**AUFGABENSTELLUNG**
Aktualisiere im Auszug über WebOS die Passage, die mit „Eine der größten“ beginnt und mit „gleichzeitig zu entwickeln.“ endet: Ersetze darin „Entwickler“ durch „Programmierer“ und gib die Passage vollständig wieder.

**BEREITGESTELLTER AUSZUG**
»»
Der Homescreen hat sich seit dem ersten Palm Pre nicht großartig verändert und bietet dem Anwender ein erfrischend einfaches Interface an. Im Gegensatz zum iPad füllen sich hier nicht Bildschirm und Bildschirm mit Icons. Stattdessen fühlen wir uns eher an einen klassischen Windows-Desktop erinnert. Es gibt viel Platz für geöffnete Programme, und der Nutzer wechselt bequem per Fingerwisch zwischen den Tasks hin und her. Wer schon einmal ein WebOS-Smartphone von Palm benutzt hat, wird bestätigen können, dass das Konzept aufgeht und eine effekte Lösung für Multitasking auf Smartphones darstellt. Und das schon lange, bevor Apples Geräte überhaupt davon träumen konnten.

Eine der größten Herausforderungen an WebOS wird das Angebot an Apps sein. Palms beziehungsweise jetzt HPs App Catalog hat noch nicht dasselbe explosive Wachstum erfahren, wie es der App Store oder der Android Market durchgemacht haben. Hier hat der Hersteller noch einiges nachzuholen – und muss einen Weg finden, die Entwickler dazu zu bringen, Apps möglichst für kleine und große Displaydiagonalen gleichzeitig zu entwickeln.

HP hat fleißig Deals abgeschlossen und kann mit einigen hochkarätigen Apps aufwarten – von Facebook über Rovio (Angry Birds) bis hin zu Last.fm sind zahlreiche interessante Partner dabei. Ob es dem Hersteller allerdings gelingt, ein langfrisitges Interesse bei der Community und den Entwicklern zu wecken, wird sich erst ab Sommer zeigen.
««
**DATENAUSZUG**
»»
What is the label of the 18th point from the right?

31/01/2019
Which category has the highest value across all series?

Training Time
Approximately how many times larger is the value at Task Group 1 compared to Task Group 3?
««
**LÖSUNG DER AUFGABE**
Eine der größten Herausforderungen an WebOS wird das Angebot an Apps sein. Palms beziehungsweise jetzt HPs App Catalog hat noch nicht dasselbe explosive Wachstum erfahren, wie es der App Store oder der Android Market durchgemacht haben. Hier hat der Hersteller noch einiges nachzuholen – und muss einen Weg finden, die Programmierer dazu zu bringen, Apps möglichst für kleine und große Displaydiagonalen gleichzeitig zu entwickeln.